# Yellow Delaney



## Bitter Jeweler

Yellow Delaney by Bitter Jeweler, on Flickr


----------



## LaFoto

Nice abstract. Makes me think of earlier "invisible"-photos (by our member "invisible"). Or those by "ClarinetJWD" (who's not posted on here in years, unfortunately). They were/are also quite good in seeing and framing such abstract things. 

What's "Delaney"? I don't know that word and can't find it either...


----------



## PerfectlyFlawed

LaFoto said:


> Nice abstract. Makes me think of earlier "invisible"-photos (by our member "invisible"). Or those by "ClarinetJWD" (who's not posted on here in years, unfortunately). They were/are also quite good in seeing and framing such abstract things.
> 
> What's "Delaney"? I don't know that word and can't find it either...

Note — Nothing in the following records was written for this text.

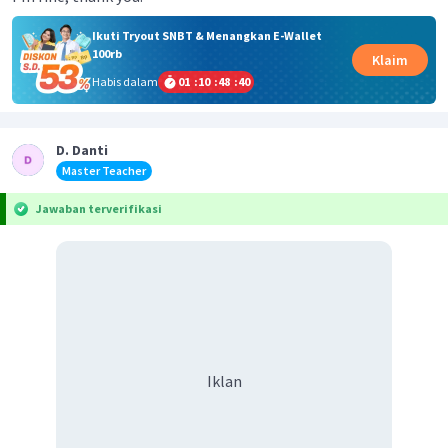
Ikuti Tryout SNBT & Menangkan E-Wallet
100rb
Klaim
Habis dalam
01
:
10
:
48
:
40
D. Danti
Master Teacher
Jawaban terverifikasi
Iklan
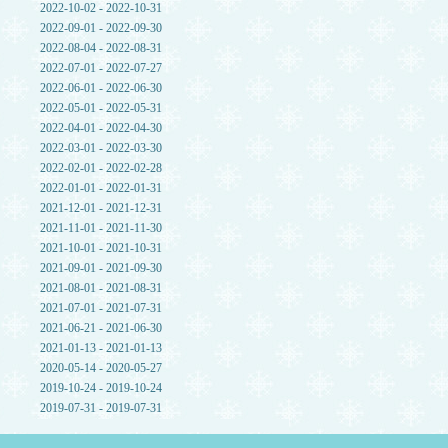
2022-10-02 - 2022-10-31
2022-09-01 - 2022-09-30
2022-08-04 - 2022-08-31
2022-07-01 - 2022-07-27
2022-06-01 - 2022-06-30
2022-05-01 - 2022-05-31
2022-04-01 - 2022-04-30
2022-03-01 - 2022-03-30
2022-02-01 - 2022-02-28
2022-01-01 - 2022-01-31
2021-12-01 - 2021-12-31
2021-11-01 - 2021-11-30
2021-10-01 - 2021-10-31
2021-09-01 - 2021-09-30
2021-08-01 - 2021-08-31
2021-07-01 - 2021-07-31
2021-06-21 - 2021-06-30
2021-01-13 - 2021-01-13
2020-05-14 - 2020-05-27
2019-10-24 - 2019-10-24
2019-07-31 - 2019-07-31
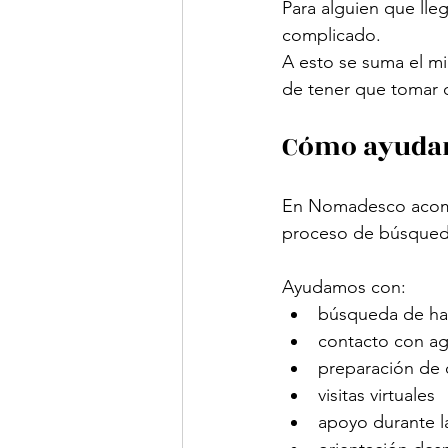
Para alguien que lle
complicado.
A esto se suma el mie
de tener que tomar d
Cómo ayuda
En Nomadesco acompa
proceso de búsqueda
Ayudamos con:
búsqueda de hab
contacto con ag
preparación de
visitas virtuales
apoyo durante l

+1. What *IS* a delaney... lol Very curious as some people i know have that as a name. haha

interesting shot!:thumbup:


----------



## Bitter Jeweler

Yellow Delaney is mentioned in the song "Into White" by Cat Stephens. It is a reference to American artist Beauford Delaney, whos work went from folk art portraiture to yellow abstracts as he slowly went insane. My image above doesn't relate to his work, other than the color, but it just popped into my mind when titling the thread.

Thanks LaFoto, I'll have to look up those members work on here. I think I have seen "invisible" around.


----------



## LaFoto

Bitter Jeweler said:


> ...Beauford Delaney, whos work went from folk art portraiture to yellow abstracts as he slowly went insane....


 
But we need not WORRY about you now??? ??? ???


----------



## Bitter Jeweler

Nope, not at all.
I am already insane.


----------



## Bitter Jeweler

Bump. LOL


----------



## c.cloudwalker

Just leaving a mark so I can find this thread again.


----------



## cgipson1

Very nice.. subtle....nice light play on it!


----------



## christian.rudman

I like it!


----------



## KenC

Nice shot, Bitter - looks like abstract expressionism for sure.

But bumping your own thread from last month? Really!


----------



## Bitter Jeweler

Thanks!

I bumped it in jest. 

This thread and Flickr image rank very high in the google "Yellow Delaney" search. Every time I see it searched via Flickr statistics, I just think another person is listening to Cat Stevens, and wondering WTF a yellow delaney is. LOL


----------



## robpier

LaFoto said:


> Nice abstract. Makes me think of earlier "invisible"-photos (by our member "invisible"). Or those by "ClarinetJWD" (who's not posted on here in years, unfortunately). They were/are also quite good in seeing and framing such abstract things.
> 
> What's "Delaney"? I don't know that word and can't find it either...


Chrysopsis delaneyi is one of the endemic species to the U.S. state of Florida, recently discovered in the genus Chrysopsis, small group of herbaceous plants of the Aster family - Astereae, known commonly as the "golden asters" and primarily native and restricted to Florida. Wikipedia
Scientific name: Chrysopsis delaneyi


----------



## snowbear

Ten year old thread; no need for additional comments.


----------